## Trecho do documento
::::::::::

O gênero como categoria de análise é um marco para a configuração cultural e política da convivência em sociedade, particularmente no campo profissional da arquitetura, e faz-se imprescindível para evitar perspectivas tendenciosas e incompletas de uma realidade que reflete e constrói valores. Madariaga (2018) apontou que as mulheres constituem cerca de 60% do corpo discente que se forma em universidades na Europa, na América do Norte e na América Latina, elas também estão presentes de forma crescente na Ásia e na África, mas, no entanto, as mulheres não conseguem competir com os homens, de forma igualitária, em todos os campos do mercado de trabalho.

::::::::::

## Dados fornecidos
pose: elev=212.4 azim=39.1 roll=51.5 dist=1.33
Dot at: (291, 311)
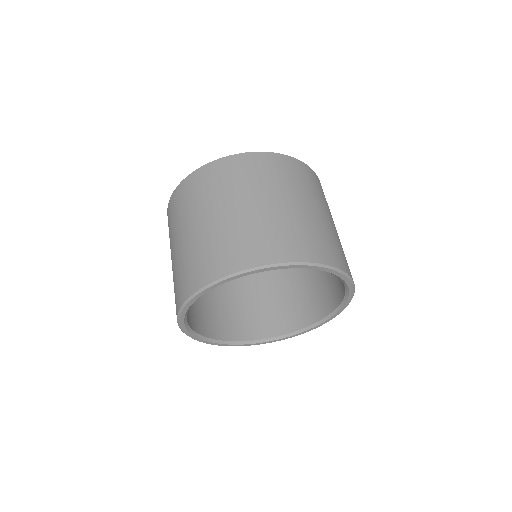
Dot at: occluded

::::::::::

## Desafios
A – Reproduza do trecho sobre gênero na arquitetura a passagem que vai de "O gênero como" até "mercado de trabalho.".
B – De acordo com o trecho sobre gênero na arquitetura, que parcela do corpo discente formado em universidades na Europa, na América do Norte e na América Latina é constituída por mulheres, segundo Madariaga (2018)?
C – Enumere todas as regiões do mundo citadas no trecho sobre gênero na arquitetura.

## Respostas por tarefa
A –
O gênero como categoria de análise é um marco para a configuração cultural e política da convivência em sociedade, particularmente no campo profissional da arquitetura, e faz-se imprescindível para evitar perspectivas tendenciosas e incompletas de uma realidade que reflete e constrói valores. Madariaga (2018) apontou que as mulheres constituem cerca de 60% do corpo discente que se forma em universidades na Europa, na América do Norte e na América Latina, elas também estão presentes de forma crescente na Ásia e na África, mas, no entanto, as mulheres não conseguem competir com os homens, de forma igualitária, em todos os campos do mercado de trabalho.

B – Cerca de 60%.

C – Europa, América do Norte, América Latina, Ásia e África.